**Texto del documento**
+++

Guillermo Almeyra
La historia es como el mar y las mareas y olas avanzan y retroceden para volver a avanzar impulsadas por los vientos y, cada tanto, sufre violentos momentos catastróficos -sus tsunamis- o parece caer en desesperante calma chicha.
Los grandes hombres, por su parte, tienen la altura de la ola histórica sobre la que se montan y, por consiguiente, en el período de ascenso de la misma abundan quienes, por ejemplo, tienen madera de mariscales de Napoleón o los grandes revolucionarios rusos, con pasta de dirigentes potenciales, que confluyeron en el bolchevismo.
Marx y Engels crecieron montándose en las ruinas imponentes de la Revolución Francesa y Trotsky, como Lenin, en el asalto al cielo de los comuneros parisinos, es decir, en la gran ola anterior a la que ellos mismos comenzaban a subirse. Por eso son hijos de su época, antes que nada y, para juzgar su pensamiento hay que ver qué queda de la misma y ubicarlo históricamente.
El siglo XX fue “un siglo de guerras y revoluciones” que comenzó con la guerra ruso-japonesa que dio origen a la Revolución Rusa de 1905, una revolución campesina y democrática, antizarista, que dio origen a una dirección obrera -los consejos obreros (soviets) de San Petersburgo-, y que fue un ensayo general de la revolución de 1917 pero integró también la ola de revoluciones democráticas con base campesina como la persa o la china de 1910 o la mexicana de 1910-1920.
Fue también un siglo que se apoyó sobre las difundidas esperanzas y las fuertes organizaciones socialistas en todos los países metropolitanos (salvo Estados Unidos) y en muchos de los dependientes, coloniales o semicoloniales de un mundo que se caracterizaba entonces por una abrumadora mayoría de campesinos y por la opresión colonial de la inmensa mayoría de la Humanidad.
Los grandes países imperialistas eran entonces el Reino Unido, Francia y Alemania, seguidas por los imperios ruso y austrohúngaro, y los tres primeros se habían distribuido África, el Pacífico y Asia (donde también actuaban imperialismos menores) y la parte del león estaba en manos de los británicos. Estados Unidos, en efecto, antes de 1914, apenas era una potencia regional que se asomaba al campo de las potencias imperialistas con su intervención en Filipinas, Cuba, el Caribe y Centroamérica y sus incursiones de rapiña en México.

+++

**Material de consulta**
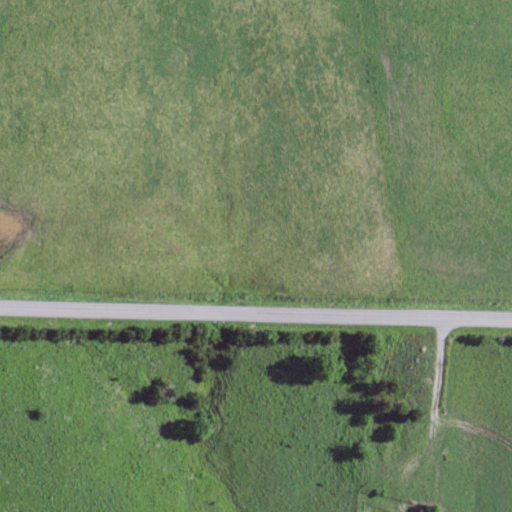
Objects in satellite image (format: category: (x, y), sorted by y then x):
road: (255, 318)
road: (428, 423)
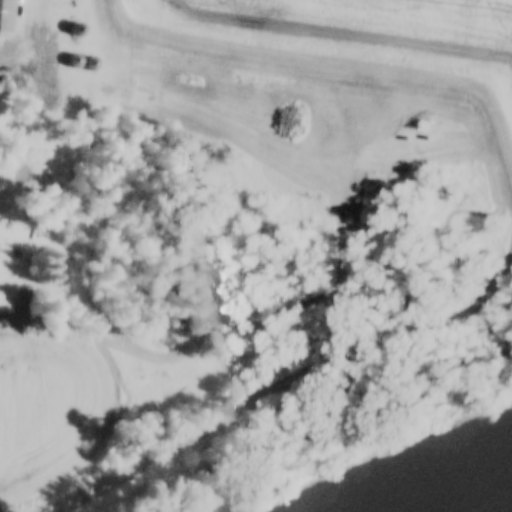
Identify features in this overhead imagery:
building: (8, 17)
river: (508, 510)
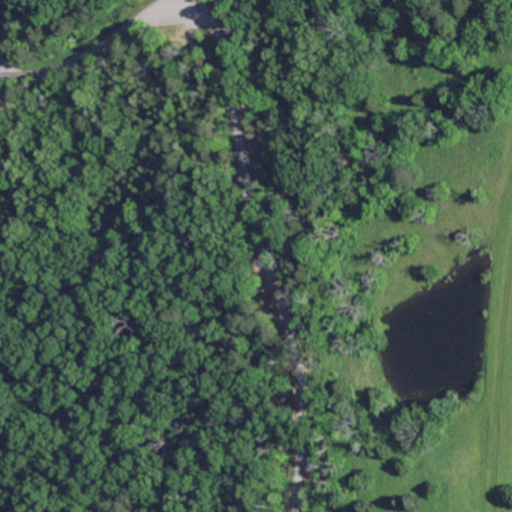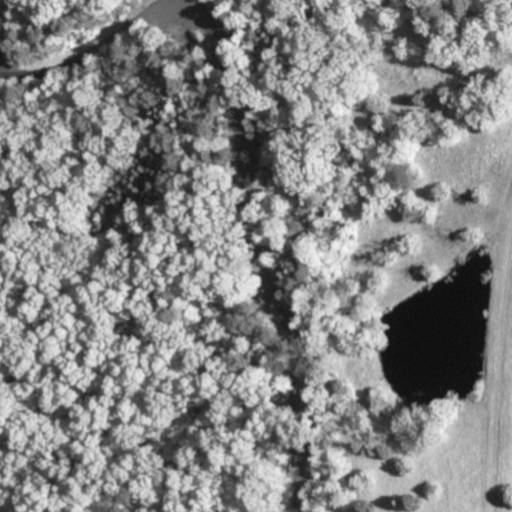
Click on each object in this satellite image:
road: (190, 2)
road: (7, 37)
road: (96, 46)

+++

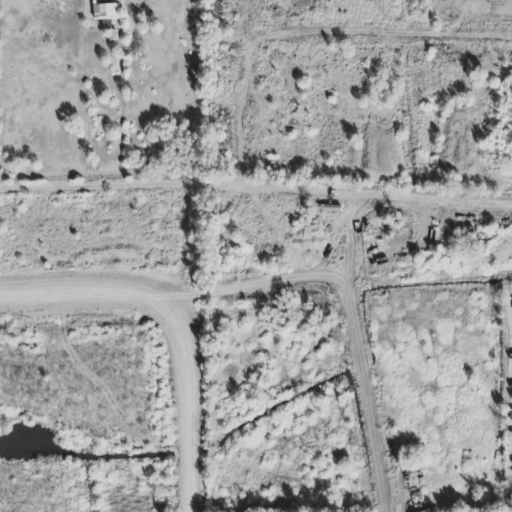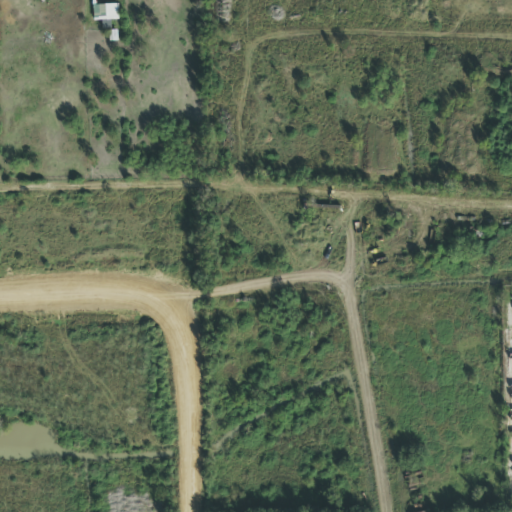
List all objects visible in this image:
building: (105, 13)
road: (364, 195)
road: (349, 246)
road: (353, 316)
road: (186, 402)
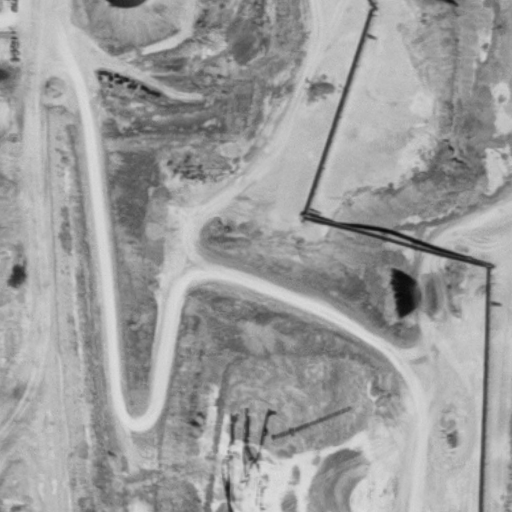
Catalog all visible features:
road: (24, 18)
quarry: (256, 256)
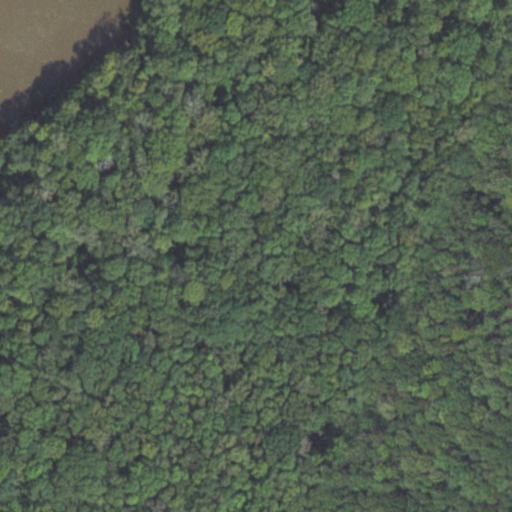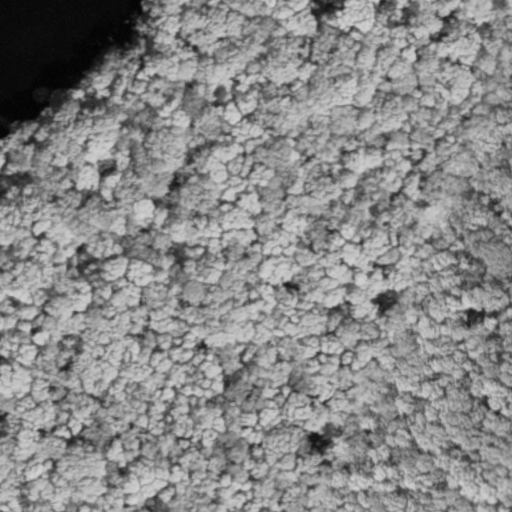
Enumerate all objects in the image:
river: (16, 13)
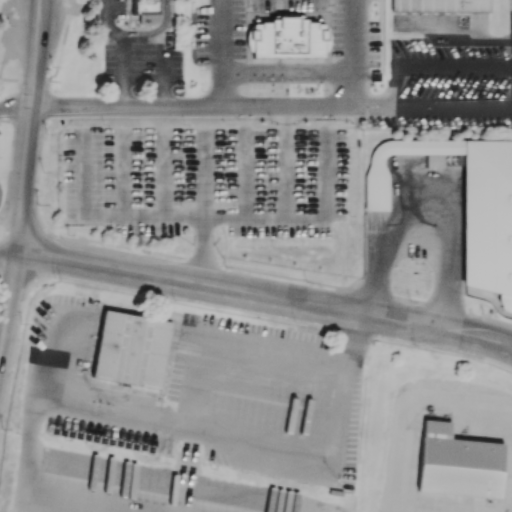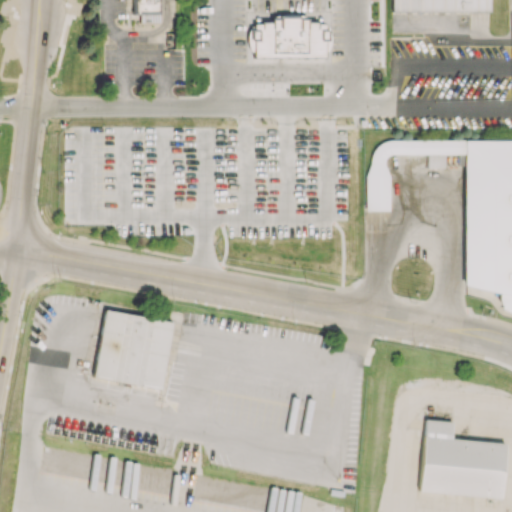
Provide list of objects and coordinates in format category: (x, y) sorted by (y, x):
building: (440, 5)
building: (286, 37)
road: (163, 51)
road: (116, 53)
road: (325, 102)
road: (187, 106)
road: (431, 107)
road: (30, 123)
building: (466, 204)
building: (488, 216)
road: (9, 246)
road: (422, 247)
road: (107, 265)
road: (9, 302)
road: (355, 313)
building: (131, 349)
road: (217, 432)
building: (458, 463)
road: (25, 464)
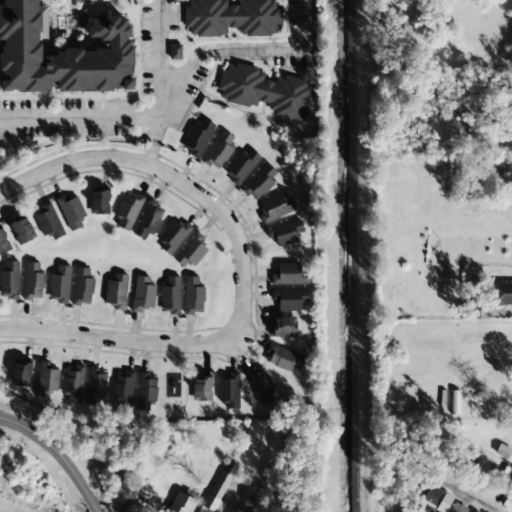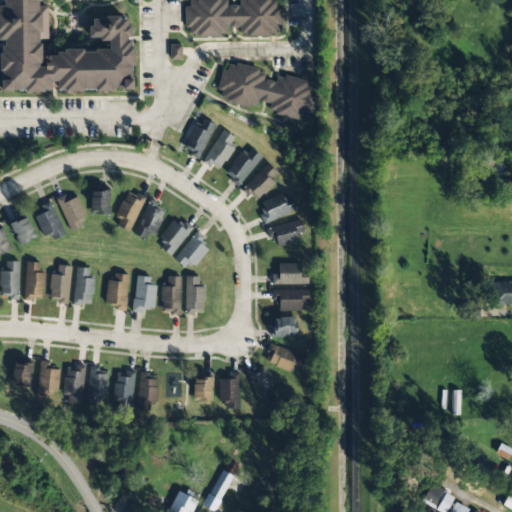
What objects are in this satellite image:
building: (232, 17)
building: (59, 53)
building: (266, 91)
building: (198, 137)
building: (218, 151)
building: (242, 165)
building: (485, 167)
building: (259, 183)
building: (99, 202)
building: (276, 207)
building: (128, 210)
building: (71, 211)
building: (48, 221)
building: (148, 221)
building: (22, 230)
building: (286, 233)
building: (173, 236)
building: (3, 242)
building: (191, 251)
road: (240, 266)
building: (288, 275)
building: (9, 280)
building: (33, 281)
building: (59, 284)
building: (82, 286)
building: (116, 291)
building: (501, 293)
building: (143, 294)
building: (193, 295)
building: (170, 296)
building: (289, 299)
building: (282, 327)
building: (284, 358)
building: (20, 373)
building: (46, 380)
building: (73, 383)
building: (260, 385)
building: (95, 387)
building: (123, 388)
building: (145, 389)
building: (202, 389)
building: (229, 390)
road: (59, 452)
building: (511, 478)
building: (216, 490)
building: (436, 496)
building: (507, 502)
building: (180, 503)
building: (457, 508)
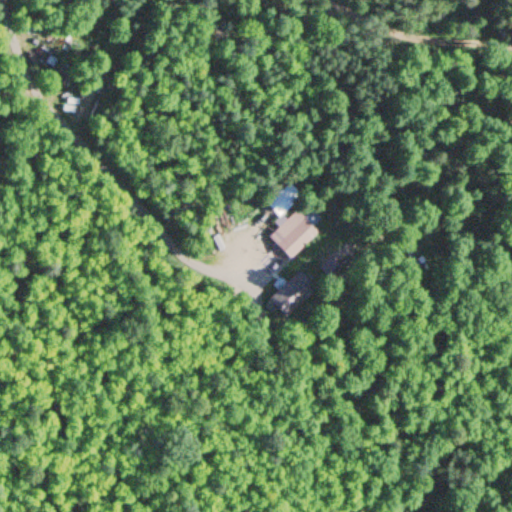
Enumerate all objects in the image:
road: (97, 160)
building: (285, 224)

+++

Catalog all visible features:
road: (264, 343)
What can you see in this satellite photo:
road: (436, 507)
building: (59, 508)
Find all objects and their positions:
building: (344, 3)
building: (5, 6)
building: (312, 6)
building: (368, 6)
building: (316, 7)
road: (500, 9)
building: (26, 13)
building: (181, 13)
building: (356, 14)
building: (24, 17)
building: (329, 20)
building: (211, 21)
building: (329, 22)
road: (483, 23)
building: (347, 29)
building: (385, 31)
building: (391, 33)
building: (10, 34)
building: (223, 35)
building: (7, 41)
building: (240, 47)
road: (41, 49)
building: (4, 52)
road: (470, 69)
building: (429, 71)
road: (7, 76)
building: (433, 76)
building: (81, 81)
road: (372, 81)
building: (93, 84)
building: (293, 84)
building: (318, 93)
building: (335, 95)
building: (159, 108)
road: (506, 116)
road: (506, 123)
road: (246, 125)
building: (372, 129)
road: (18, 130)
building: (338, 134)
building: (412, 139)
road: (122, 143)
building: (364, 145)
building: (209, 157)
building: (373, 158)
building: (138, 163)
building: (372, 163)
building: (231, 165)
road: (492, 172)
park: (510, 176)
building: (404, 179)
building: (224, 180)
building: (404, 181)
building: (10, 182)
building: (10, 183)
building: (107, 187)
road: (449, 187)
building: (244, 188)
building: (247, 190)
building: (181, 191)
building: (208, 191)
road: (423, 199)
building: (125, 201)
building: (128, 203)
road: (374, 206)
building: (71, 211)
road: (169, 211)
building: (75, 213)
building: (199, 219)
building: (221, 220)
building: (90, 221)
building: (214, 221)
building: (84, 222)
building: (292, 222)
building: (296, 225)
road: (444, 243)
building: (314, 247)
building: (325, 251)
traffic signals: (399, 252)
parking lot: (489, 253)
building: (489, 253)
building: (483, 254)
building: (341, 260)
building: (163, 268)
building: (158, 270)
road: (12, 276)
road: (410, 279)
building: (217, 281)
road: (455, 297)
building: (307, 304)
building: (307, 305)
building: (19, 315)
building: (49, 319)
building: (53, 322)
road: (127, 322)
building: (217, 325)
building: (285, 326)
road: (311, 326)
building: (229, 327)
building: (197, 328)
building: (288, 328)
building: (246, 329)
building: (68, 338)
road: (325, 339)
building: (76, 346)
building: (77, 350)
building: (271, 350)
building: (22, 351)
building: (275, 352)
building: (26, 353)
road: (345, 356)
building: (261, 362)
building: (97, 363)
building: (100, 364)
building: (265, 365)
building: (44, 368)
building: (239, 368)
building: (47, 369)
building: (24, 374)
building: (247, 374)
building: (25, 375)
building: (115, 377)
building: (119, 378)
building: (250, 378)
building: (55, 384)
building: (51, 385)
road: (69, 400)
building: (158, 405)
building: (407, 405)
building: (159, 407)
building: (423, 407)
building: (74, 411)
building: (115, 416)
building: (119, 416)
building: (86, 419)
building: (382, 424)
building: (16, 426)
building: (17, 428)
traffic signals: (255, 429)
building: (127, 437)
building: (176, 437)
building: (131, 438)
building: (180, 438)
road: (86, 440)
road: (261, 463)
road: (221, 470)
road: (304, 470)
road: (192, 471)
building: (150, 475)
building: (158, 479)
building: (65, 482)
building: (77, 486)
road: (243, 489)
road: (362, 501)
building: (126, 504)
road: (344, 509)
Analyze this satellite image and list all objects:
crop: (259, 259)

+++

**Lista de tareas**
A – Según el texto sobre el siglo XX, ¿qué guerra dio origen a la Revolución Rusa de 1905?
B – Indica solo el número de líneas de las filas que contienen la cadena "category".
El texto y las filas no tienen ninguna relación entre sí.

**Problemas resueltos**
A – La guerra ruso-japonesa.

B – 2